1

I am trying to interpret this chart.

I am not sure how to interpret this, because, I think that the fact of the for examples LGBM Validation error, is wide and similar to train boxplot, there arent problem of overfitting, but when I see another type of charts of the execution of LGBM, I can see that really the LGBM is overfitted, so really I don't know how to interpret this of the correct way.

enter image description here

But I don't know how could interpret beyond this:

LightGBM is maybe the best option because it is faster and finally you can get enough accuracy with that, and in comparison with the other two, bagging have less overfit because of the differences between the error is less.

Any idea?

Thanks

Tlaloc-ES
  • 337
  • 1
  • 6
  • 1
    What do you not understand?

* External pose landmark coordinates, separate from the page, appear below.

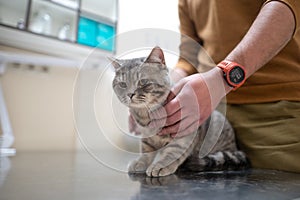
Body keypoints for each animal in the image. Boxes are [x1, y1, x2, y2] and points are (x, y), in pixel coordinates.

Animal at [110, 46, 248, 177]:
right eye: (123, 84)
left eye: (142, 82)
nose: (130, 94)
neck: (146, 114)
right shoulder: (146, 136)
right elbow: (147, 150)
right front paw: (141, 162)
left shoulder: (185, 134)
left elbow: (173, 151)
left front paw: (161, 165)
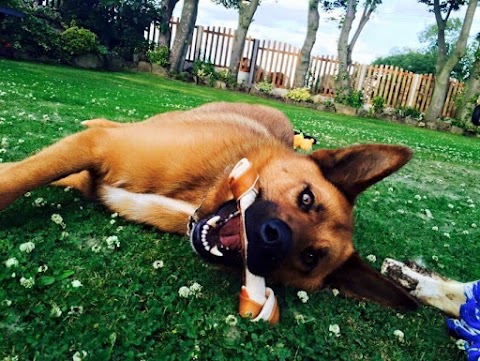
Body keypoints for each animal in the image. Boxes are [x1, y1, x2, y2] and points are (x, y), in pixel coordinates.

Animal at [0, 102, 416, 310]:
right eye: (307, 198)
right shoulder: (97, 148)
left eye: (310, 258)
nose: (274, 236)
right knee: (116, 124)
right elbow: (16, 177)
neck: (196, 199)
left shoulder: (90, 179)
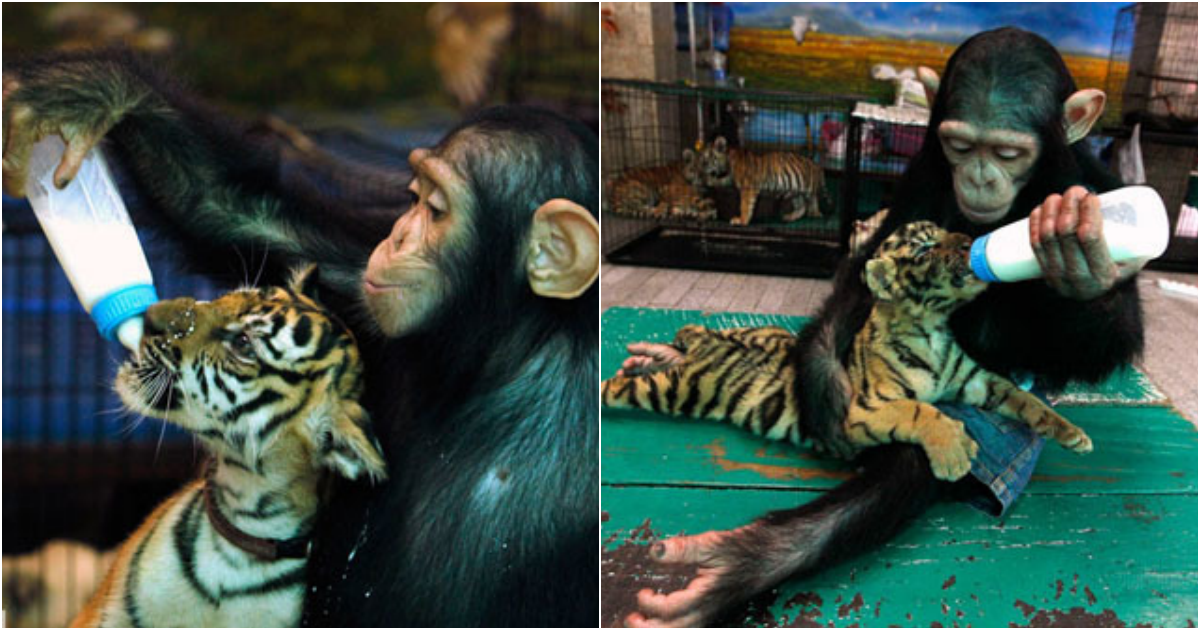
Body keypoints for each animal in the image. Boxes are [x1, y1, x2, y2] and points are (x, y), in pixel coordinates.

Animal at [1, 49, 600, 624]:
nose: (398, 237)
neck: (501, 354)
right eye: (413, 197)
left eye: (436, 210)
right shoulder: (358, 274)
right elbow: (256, 216)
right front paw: (89, 91)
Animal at [619, 27, 1142, 624]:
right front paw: (840, 393)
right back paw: (739, 563)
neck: (934, 331)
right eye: (961, 146)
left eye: (1009, 153)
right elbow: (898, 368)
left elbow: (1026, 391)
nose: (978, 178)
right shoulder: (920, 182)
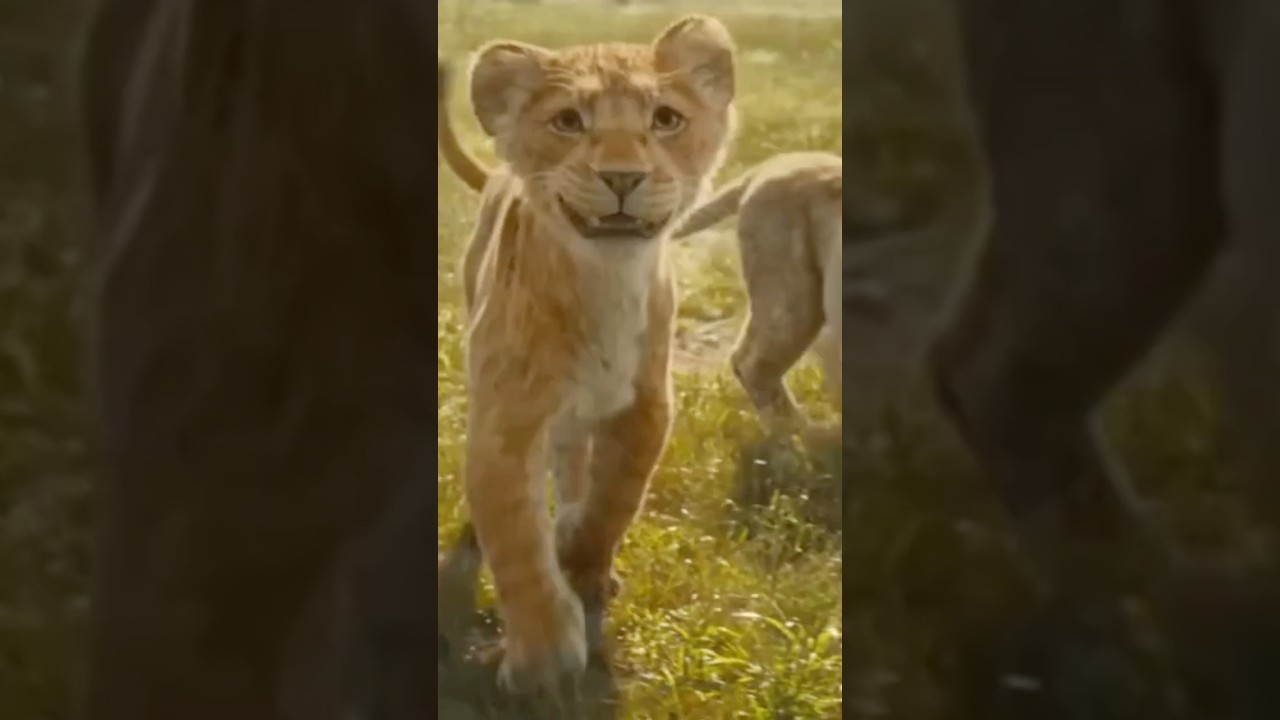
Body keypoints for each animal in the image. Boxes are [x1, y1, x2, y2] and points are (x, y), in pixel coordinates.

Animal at [436, 15, 737, 697]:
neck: (606, 283)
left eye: (665, 119)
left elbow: (614, 500)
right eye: (569, 121)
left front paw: (584, 569)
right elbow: (516, 537)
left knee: (575, 460)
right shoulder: (506, 416)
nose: (622, 177)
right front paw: (543, 658)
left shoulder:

If you created the chart, you must have had a reason. Can you elaborate on what confuses you? – Valentin Calomme Jun 27 '20 at 17:09
  • I want to know if is possible, analice the overfit and unverfit, with this type of chart – Tlaloc-ES Jun 27 '20 at 17:13
  • Is this homework or something like that? – noe Jun 27 '20 at 17:17
  • Where does this diagram from? And the one from [another of your questions](https://datascience.stackexchange.com/q/76755/14675) that also came with no explanation at all? – noe Jun 27 '20 at 17:18
  • Yes, this is homework, the problem was getting conclusions about the plot, but I think that my own interpretation of the plot is not enough, my interpretation is the following: LightGBM is maybe the best option because is faster and finally you can get enough accuracy with that, and in comparison with the another two, bagging have less overfit because the differences between the error are less. – Tlaloc-ES Jun 27 '20 at 17:27
  • And I don't found literature about this kind of exercise in order to get an idea about how to do the task. – Tlaloc-ES Jun 27 '20 at 17:28
  • For this kind of situation, I would suggest: 1) saying that it is homework right away, 2) Post what you understand from it, and ask for confirmation, refutation, or alternative interpretations. Otherwise, it seems that you come here asking people to invest their time doing your homework for you (unfair), instead of helping you understand stuff (fair). – noe Jun 27 '20 at 17:48
  • Thanks @ncasas for your suggest, I updated the question. – Tlaloc-ES Jun 27 '20 at 17:57
  • First of all, I think you are mixing concepts such as error and score. They are different things, basically, you want to minimize errors and increase scores. In a classification task, a score can be f1 or accuracy, and an error could be a log-loss function. So what is the thing you are calling error? – Victor Oliveira Jun 27 '20 at 19:24

1 Answers1

3

Your chart seems to show that light GBM models are very inconsistent in terms of F1 score. The other two types of model tend to have lower validation accuracy than training accuracy, suggesting overfitting is occurring to some extent (but this is ubiquitous in machine learning so it’s not a deal breaker by any means). The best median validation performance is by RandomForest, however some outliers underperformed the models using bagging. Possibly a good approach would be to have an ensemble of RandomForest models.